* [SUPPLIED TEXT]

At 6:29 PM -0400 4/9/03, Neel Krishnaswami wrote:
>Paul Graham wrote:
>>  I think that, like species, languages will form evolutionary trees,
>>  with dead-ends branching off all over. We can see this happening
>>  already. Cobol, for all its sometime popularity, does not seem to
>>  have any intellectual descendants. It is an evolutionary dead-end--
>>  a Neanderthal language. [...]
>>  At any given time, you're probably happiest on the main branches of
>>  an evolutionary tree. Even when there were still plenty of
>>  Neanderthals, it must have sucked to be one. The Cro-Magnons would
>>  have been constantly coming over and beating you up and stealing
>>  your food.
>This is an analogy that does not quite tell the story you want it to.
>The average brain volume of Neanderthal skulls appears to be somewhat
>greater than than the average for Cro-Magnons and modern humans. So if
>we chauvinistically assume that good languages correspond to brain
>capacity, then our analogy suggests that Lisp, ML, and the like are
>Neanderthal languages -- languages doomed to extinction, as smaller-
>brained Cro-magnon languages like Java come and out-compete the deep
>thinkers! :)

* [DATASET CONTENT]
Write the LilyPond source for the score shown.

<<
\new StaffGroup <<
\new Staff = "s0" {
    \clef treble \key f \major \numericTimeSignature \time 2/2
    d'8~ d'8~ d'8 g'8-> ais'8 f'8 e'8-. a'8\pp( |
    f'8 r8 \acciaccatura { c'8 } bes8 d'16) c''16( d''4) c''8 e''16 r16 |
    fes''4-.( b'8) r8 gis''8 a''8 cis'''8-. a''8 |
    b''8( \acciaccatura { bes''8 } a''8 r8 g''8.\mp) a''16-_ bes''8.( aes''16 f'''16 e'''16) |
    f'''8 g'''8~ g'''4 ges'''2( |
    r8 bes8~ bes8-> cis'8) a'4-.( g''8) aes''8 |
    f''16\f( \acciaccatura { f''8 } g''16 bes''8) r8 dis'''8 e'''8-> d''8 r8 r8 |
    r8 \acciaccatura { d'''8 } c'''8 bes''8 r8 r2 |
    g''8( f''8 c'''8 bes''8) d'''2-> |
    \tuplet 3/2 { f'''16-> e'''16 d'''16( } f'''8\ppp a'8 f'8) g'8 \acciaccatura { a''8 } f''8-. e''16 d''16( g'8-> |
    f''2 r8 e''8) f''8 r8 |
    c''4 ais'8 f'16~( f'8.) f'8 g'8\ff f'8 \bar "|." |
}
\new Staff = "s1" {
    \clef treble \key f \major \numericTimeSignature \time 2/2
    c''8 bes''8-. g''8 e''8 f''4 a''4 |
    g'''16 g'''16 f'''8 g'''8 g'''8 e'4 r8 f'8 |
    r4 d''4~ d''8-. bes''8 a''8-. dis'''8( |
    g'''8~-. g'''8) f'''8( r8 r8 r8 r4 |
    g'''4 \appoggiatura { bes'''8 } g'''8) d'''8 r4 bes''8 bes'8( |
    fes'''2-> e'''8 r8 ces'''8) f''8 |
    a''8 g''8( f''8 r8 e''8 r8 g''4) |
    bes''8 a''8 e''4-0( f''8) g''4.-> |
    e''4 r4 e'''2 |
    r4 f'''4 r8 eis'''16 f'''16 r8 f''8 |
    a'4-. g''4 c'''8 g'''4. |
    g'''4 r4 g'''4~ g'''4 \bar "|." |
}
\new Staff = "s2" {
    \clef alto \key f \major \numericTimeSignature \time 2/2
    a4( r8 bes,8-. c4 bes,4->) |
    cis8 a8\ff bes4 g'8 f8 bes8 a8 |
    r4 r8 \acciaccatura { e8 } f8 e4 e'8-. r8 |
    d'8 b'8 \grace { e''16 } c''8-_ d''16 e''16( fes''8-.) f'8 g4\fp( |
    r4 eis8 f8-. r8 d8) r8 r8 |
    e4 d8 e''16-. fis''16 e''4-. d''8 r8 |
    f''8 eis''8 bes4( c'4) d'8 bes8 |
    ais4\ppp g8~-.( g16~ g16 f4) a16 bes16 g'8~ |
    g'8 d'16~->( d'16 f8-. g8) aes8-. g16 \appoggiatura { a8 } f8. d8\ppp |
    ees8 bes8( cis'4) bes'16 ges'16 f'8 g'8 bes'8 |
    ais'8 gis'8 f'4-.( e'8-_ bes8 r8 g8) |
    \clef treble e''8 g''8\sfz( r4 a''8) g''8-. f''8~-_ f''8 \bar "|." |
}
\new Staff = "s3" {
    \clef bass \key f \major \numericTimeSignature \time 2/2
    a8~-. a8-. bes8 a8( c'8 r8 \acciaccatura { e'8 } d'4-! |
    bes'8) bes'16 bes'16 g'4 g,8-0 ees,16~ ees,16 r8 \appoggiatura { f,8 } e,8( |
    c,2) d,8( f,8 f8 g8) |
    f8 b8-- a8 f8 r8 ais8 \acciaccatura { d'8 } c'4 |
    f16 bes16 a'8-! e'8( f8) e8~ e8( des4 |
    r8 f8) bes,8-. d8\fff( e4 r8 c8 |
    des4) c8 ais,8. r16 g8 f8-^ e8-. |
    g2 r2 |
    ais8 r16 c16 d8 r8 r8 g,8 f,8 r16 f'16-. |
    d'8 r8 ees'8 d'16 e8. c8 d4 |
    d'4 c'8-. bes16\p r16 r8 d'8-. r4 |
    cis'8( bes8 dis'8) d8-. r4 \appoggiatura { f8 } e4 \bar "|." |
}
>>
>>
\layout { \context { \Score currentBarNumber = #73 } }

* [WRITTEN TASK 1] List every programming language named in the exchange on language evolution.
* [WRITTEN TASK 2] Echo word for word the part of the exchange on language evolution that opens with the words containing "At 6:29 PM -0400" and closes with "want it to.".

* [FULL OUTPUT 1] Cobol, Lisp, ML, Java

* [FULL OUTPUT 2]
At 6:29 PM -0400 4/9/03, Neel Krishnaswami wrote:
>Paul Graham wrote:
>>  I think that, like species, languages will form evolutionary trees,
>>  with dead-ends branching off all over. We can see this happening
>>  already. Cobol, for all its sometime popularity, does not seem to
>>  have any intellectual descendants. It is an evolutionary dead-end--
>>  a Neanderthal language. [...]
>>  At any given time, you're probably happiest on the main branches of
>>  an evolutionary tree. Even when there were still plenty of
>>  Neanderthals, it must have sucked to be one. The Cro-Magnons would
>>  have been constantly coming over and beating you up and stealing
>>  your food.
>This is an analogy that does not quite tell the story you want it to.